Advances in tumor-associated macrophage-mediated chemotherapeutic resistance in glioma.

Tumor-associated macrophages (TAMs) are a dominant immune component within the glioma microenvironment and are increasingly recognized as key contributors to therapeutic resistance, the major challenge in glioma management. Understanding their role is critical for developing novel therapies. This review synthesizes current knowledge on TAM-mediated chemoresistance in glioma. TAMs originate from bone marrow-derived monocytes and resident microglia, exhibiting significant heterogeneity and plasticity, particularly between pro-inflammatory (M1) and pro-tumorigenic (M2) phenotypes.

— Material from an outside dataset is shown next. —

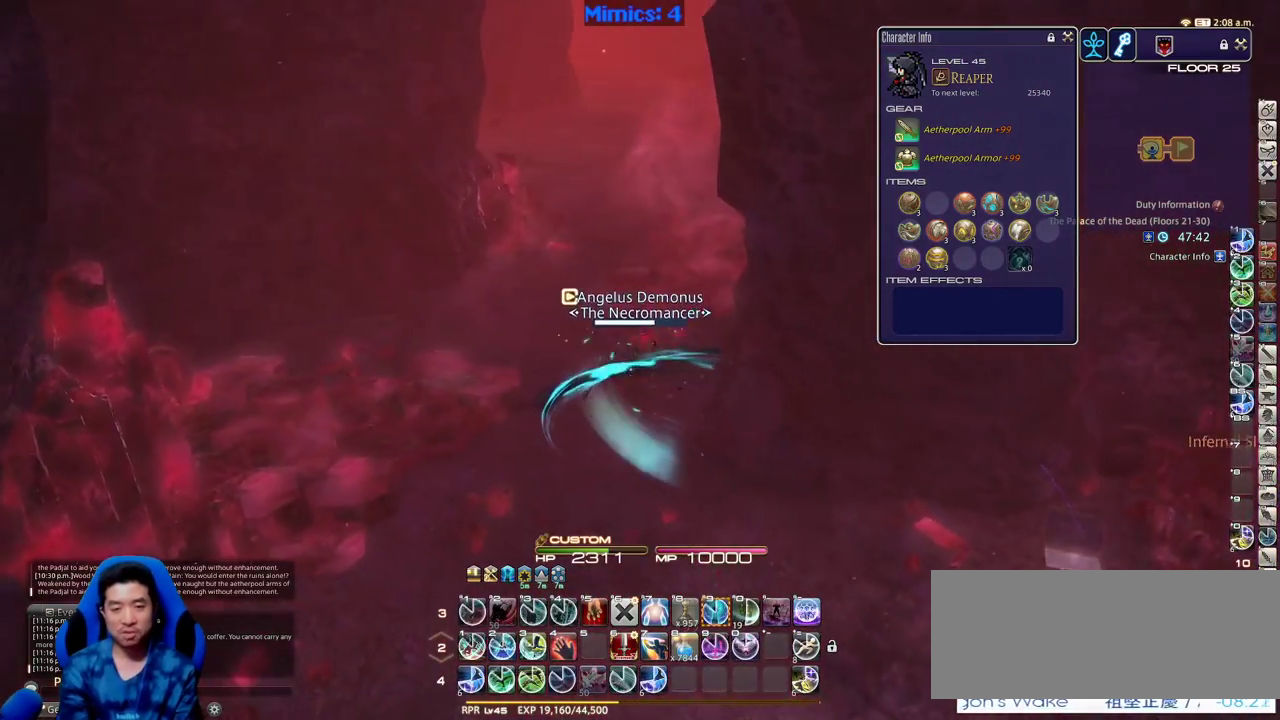
{"keys": ["w"], "events": [[116, "a", "up"]]}
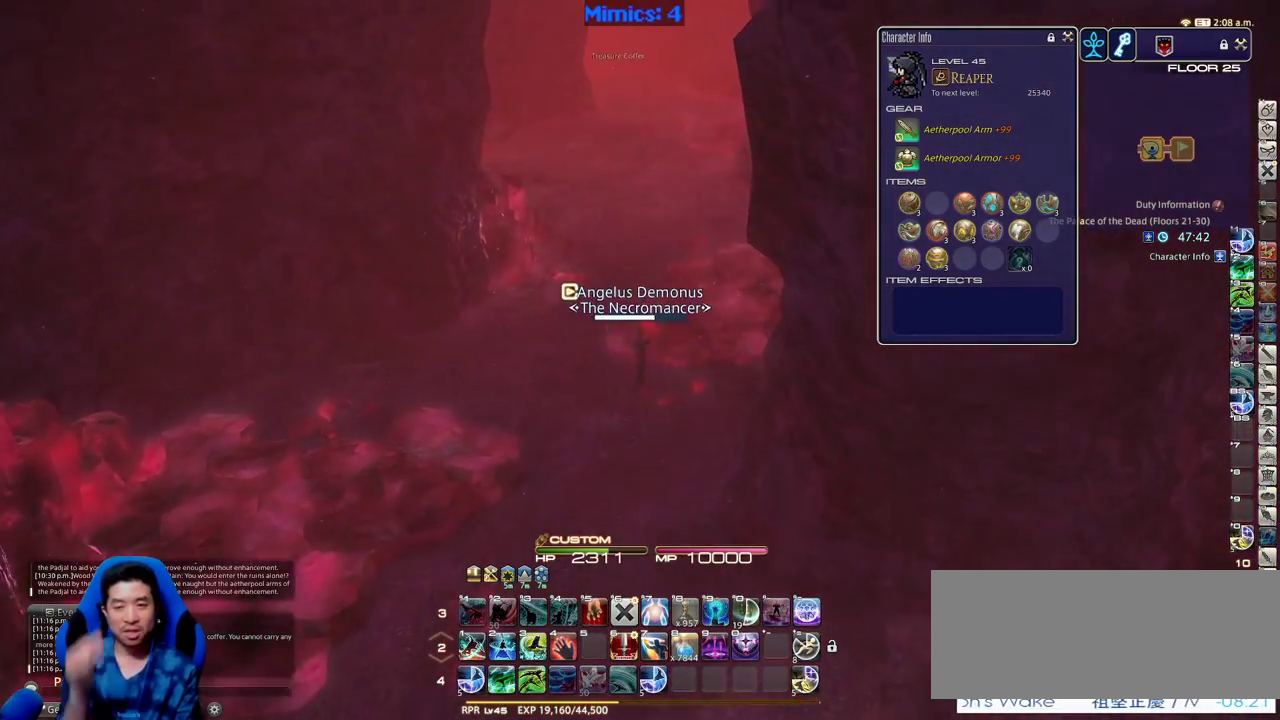
{"keys": ["w"], "events": []}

M2-like TAMs drive resistance through multiple mechanisms: (1) Modulating drug metabolism/clearance (e.g., via CYP450 enzymes and P-glycoprotein); (2) Secreting protumor factors (TNF-α, ILs like IL-4/IL-6/IL-10, chemokines like CCL5/CCL22, growth factors like VEGF/EGF) that activate survival pathways, induce immunosuppression, promote angiogenesis, and enhance epithelial-mesenchymal transition (EMT); (3) Interacting with glioma stem cells (GSCs) to maintain stemness; (4) Facilitating microenvironmental adaptation (e.g., hypoxia/HIF-1α response); (5) Remodeling the extracellular matrix (ECM) via MMPs, increasing stiffness and impairing drug penetration. Targeting TAMs offers promising approaches to overcome resistance. Strategies include: (1) Reprogramming M2 to M1 phenotypes using agonists (TLR, STING, CD40) or inhibitors (STAT3/STAT6); (2) Metabolic modulation (targeting glycolysis, fatty acid oxidation, glutaminolysis); (3) Blocking recruitment axes (CCL2/CCR2, CSF-1/CSF-1R, CXCL12/CXCR4); (4) Depleting M2-TAMs (e.g., trabectedin, CAR-T cells, M2pep-drugs); (5) Enhancing phagocytosis (anti-SIRPα/CD47, anti-SIGLEC). TAMs are pivotal mediators of chemoresistance in glioma through diverse molecular and cellular mechanisms. Targeting TAM recruitment, polarization, function, or metabolism represents a promising therapeutic avenue. However, the complexity of the glioma microenvironment and blood-brain barrier necessitate combination strategies for clinical translation. Further research is needed to optimize specificity and overcome challenges like compensatory pathways and drug delivery.